I should personalize this, because even my saying “we” rather than “I” could be an attempt to avoid looking my responsibility in the eye. All too often, it is simple for me to turn away.
One evening last weekend, I was walking out of the parking garage where we keep our car when I saw a woman huddled in the corner. She was eating something from a paper bag and did not look up at me as I passed. This was where she would be spending the night. Something about seeing her hit me. I recognized that often, I pass people panhandling on the street; sometimes I give them money, other times not. But I often excuse myself by believing that someone else will help them, or that maybe they have somewhere to stay when night approaches. Seeing a woman staying in our parking garage hit me differently. She clearly had no other place to go.

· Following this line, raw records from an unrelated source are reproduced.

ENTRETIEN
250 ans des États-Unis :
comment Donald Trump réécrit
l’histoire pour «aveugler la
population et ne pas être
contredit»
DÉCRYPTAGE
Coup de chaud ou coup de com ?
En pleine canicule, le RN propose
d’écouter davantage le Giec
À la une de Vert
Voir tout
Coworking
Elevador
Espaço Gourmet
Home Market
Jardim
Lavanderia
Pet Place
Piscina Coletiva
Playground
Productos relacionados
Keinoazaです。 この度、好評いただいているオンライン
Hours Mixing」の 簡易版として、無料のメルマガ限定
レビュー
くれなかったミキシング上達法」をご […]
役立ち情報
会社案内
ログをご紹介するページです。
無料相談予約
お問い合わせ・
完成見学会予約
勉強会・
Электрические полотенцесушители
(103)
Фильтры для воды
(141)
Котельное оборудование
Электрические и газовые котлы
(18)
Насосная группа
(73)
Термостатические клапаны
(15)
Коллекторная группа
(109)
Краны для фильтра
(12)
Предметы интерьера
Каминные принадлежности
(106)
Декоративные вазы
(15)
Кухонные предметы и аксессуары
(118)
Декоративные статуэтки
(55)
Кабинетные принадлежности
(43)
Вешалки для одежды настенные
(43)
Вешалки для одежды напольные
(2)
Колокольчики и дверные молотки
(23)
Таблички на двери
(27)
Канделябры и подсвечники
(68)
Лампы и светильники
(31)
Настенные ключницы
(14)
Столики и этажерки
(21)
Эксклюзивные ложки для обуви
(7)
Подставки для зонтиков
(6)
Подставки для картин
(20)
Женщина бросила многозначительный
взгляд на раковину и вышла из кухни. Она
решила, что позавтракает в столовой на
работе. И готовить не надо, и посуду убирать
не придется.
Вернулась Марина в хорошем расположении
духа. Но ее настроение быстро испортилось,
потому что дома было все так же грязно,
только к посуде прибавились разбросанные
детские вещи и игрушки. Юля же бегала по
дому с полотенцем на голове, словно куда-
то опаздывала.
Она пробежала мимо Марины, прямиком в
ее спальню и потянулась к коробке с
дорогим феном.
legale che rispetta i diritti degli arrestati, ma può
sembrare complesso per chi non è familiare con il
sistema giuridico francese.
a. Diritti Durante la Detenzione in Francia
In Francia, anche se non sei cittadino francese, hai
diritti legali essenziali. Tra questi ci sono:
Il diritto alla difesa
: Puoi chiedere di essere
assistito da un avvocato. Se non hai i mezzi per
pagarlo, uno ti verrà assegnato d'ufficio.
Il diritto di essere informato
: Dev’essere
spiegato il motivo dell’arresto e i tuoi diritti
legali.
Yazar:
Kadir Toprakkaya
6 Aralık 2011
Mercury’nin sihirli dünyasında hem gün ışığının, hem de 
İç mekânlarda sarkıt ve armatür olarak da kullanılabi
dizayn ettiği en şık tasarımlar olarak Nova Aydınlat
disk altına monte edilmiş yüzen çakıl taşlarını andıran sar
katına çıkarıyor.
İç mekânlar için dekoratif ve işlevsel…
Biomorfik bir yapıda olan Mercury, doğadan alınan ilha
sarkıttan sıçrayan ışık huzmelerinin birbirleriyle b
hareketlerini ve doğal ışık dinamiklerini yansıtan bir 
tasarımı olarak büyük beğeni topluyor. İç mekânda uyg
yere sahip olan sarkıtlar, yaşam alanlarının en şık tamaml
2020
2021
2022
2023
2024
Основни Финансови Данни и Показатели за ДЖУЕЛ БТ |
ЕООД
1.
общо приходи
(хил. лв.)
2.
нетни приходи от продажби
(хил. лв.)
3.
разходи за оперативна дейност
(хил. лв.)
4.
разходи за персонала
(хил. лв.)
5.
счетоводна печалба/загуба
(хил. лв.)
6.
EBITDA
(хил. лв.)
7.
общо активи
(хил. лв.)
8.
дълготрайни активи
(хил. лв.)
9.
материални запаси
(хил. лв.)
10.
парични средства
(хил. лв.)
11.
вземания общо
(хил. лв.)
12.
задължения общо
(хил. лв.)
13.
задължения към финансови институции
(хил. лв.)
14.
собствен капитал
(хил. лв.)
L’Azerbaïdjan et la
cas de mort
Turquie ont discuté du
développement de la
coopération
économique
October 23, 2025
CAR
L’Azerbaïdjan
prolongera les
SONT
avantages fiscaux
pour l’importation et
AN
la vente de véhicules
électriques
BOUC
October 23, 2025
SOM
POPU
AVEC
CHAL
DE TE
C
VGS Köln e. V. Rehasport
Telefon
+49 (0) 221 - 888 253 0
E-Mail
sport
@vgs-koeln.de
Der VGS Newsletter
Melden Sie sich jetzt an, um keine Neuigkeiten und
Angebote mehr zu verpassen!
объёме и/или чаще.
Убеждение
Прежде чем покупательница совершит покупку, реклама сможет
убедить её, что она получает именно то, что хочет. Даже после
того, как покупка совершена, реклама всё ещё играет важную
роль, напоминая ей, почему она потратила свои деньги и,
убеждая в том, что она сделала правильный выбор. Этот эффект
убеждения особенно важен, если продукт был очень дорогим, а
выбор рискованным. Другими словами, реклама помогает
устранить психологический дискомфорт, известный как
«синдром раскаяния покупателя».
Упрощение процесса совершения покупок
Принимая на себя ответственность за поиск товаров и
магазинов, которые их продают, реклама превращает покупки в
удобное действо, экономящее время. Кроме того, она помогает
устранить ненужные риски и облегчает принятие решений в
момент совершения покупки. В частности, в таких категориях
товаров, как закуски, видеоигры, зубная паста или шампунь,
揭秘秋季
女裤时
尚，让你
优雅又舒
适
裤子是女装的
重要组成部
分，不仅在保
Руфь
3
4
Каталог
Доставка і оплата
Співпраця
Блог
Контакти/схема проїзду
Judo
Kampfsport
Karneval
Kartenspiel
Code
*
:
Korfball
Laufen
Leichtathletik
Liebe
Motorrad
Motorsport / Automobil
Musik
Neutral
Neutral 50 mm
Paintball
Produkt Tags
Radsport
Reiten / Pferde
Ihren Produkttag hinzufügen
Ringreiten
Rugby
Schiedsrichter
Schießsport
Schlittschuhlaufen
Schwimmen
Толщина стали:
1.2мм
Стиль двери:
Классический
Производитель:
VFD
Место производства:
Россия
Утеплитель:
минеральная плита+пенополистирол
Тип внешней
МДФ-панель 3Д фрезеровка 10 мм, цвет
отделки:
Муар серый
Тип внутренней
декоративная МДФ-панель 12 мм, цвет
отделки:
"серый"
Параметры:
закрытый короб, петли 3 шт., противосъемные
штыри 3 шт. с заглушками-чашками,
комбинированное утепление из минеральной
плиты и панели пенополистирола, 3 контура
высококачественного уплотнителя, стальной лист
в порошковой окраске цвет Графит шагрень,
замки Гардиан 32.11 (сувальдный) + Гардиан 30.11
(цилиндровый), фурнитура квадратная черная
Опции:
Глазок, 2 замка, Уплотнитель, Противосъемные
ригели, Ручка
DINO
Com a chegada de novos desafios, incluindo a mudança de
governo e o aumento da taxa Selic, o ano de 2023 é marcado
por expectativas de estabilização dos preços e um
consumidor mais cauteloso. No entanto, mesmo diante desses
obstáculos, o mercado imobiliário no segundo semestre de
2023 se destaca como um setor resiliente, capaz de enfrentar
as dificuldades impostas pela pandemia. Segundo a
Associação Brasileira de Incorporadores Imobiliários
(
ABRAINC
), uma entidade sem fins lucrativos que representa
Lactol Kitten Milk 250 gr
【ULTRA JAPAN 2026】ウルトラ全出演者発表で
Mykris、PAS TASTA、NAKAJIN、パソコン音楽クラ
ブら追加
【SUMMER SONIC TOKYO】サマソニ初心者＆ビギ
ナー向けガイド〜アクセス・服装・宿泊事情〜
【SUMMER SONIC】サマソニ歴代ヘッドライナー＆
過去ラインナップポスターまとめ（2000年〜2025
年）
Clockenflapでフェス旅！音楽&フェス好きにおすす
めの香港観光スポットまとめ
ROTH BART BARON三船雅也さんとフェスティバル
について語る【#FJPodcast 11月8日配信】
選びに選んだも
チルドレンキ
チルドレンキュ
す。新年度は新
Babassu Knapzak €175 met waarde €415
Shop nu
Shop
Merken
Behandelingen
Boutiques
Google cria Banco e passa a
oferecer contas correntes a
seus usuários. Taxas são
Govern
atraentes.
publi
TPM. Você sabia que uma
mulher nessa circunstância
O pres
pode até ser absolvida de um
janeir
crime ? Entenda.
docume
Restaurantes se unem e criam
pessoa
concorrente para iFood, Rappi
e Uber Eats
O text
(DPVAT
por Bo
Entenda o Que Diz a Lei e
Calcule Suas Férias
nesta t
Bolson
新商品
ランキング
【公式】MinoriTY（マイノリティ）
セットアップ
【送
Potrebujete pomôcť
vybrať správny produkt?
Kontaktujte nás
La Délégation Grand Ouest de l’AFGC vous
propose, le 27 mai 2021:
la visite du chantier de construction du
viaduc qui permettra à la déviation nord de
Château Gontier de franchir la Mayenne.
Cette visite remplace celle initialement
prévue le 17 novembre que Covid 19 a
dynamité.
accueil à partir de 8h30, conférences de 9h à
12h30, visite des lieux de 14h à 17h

I went inside our home and grabbed a blanket and some food, then walked back out to her. “Do you want this blanket?” I asked. She did not answer. “I brought some food, too.” She looked at me with no reply. “I’ll just leave this here in case you want it,” I said, setting the items down and walking away. I was struck again by the limits of what I could do. I live several hundred yards from the spot where this woman planned to spend the night. I live in a comfortable condo, with beds, running water, plenty of food. Even more than that, I have resources of income, wealth, and health insurance from a job. And even beyond that, I have family members who would bail me out if ever those other resources failed me. I don’t know what she had when she was born or what she has now, but I have to believe that many systems failed her to lead her to this point in her life.
Do our mutual obligations flow from our choices, or from our inheritance of shared humanity? Too often, I regard my shared group members as the only ones who deserve my obligations. And look, of course it is natural that I devote more of my attention, care, and resources to my own child than someone I just saw on the street. I am not arguing otherwise. I am proposing that a situation where we devote all of our attention, care, and resources to our child to the exclusion of the rest of our human family is equally reprehensible. If my focus on my child means that I try to grab all the resources, benefits, and opportunities for them to the exclusion of everyone else, that is a problem.
That is how an impulse towards caring becomes corrupted. That is how we are left blaming the homeless rather than those who took the wealth. That is how we end up blaming the migrant family rather than those who create the destabilizing conditions that lead to migration. That is how we end up blaming struggling parents rather than those who benefit from the current system of inequality.
It is naive to believe that we can snap our fingers and magically become one human family that values every member equally. But it is equally naive to believe that we can solve our problems by reinforcing the privilege and inequality that already exist. Instead, each moment, we must do the difficult work of recognizing what we have in common – extending empathy from our child to the homeless woman. From our parent to the migrant. From our familial sibling to our human sibling. This is the work that grows mutual obligation from the soil of that shared humanity.